EXERCISE DATA:
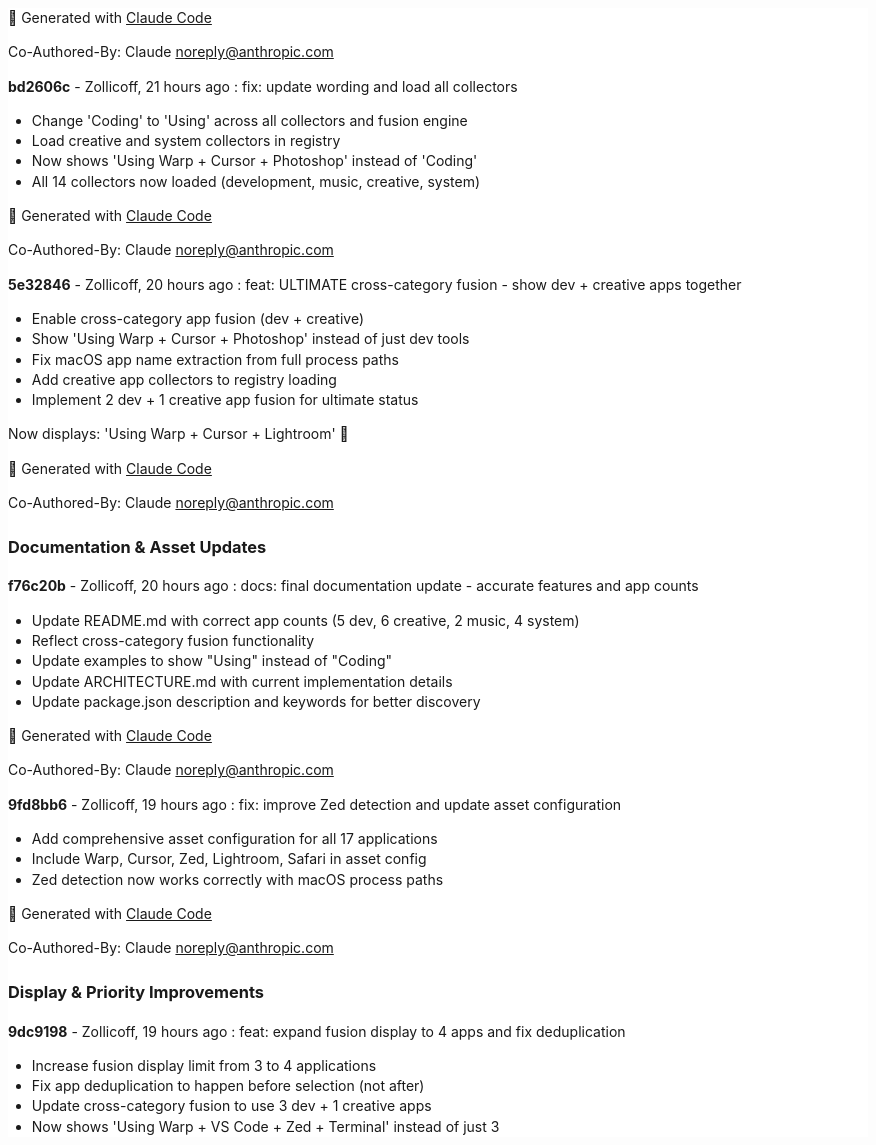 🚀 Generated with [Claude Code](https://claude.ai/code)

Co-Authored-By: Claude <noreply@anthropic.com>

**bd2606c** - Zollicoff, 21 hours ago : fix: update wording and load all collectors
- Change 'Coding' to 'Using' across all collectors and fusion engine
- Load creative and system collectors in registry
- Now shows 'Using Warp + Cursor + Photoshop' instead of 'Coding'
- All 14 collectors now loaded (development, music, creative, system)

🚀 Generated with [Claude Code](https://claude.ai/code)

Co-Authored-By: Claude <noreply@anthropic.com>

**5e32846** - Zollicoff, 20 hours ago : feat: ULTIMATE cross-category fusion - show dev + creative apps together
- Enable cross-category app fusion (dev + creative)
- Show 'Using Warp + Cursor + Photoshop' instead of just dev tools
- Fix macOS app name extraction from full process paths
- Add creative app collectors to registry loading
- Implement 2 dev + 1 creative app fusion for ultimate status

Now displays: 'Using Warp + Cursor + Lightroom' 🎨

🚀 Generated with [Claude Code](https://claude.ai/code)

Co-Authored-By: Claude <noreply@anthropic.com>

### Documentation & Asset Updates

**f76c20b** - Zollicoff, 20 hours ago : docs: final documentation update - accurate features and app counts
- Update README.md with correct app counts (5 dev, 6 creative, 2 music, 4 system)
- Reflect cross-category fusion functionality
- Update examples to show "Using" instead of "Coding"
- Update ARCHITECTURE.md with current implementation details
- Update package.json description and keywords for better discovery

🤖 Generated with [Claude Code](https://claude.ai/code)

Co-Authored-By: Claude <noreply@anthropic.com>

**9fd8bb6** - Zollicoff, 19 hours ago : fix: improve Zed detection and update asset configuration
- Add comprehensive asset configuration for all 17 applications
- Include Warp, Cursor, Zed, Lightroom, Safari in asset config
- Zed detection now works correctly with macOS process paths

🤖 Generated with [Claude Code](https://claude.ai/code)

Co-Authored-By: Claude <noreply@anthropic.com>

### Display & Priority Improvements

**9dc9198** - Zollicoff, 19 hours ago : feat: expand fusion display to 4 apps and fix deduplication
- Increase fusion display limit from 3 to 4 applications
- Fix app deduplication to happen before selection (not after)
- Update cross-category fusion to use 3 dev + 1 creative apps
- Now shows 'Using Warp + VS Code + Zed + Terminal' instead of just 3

PROBLEM REQUIREMENTS: Tally the lines of the listing that include "configuration". Reply with nothing but the count.

EXERCISE OUTPUT: 2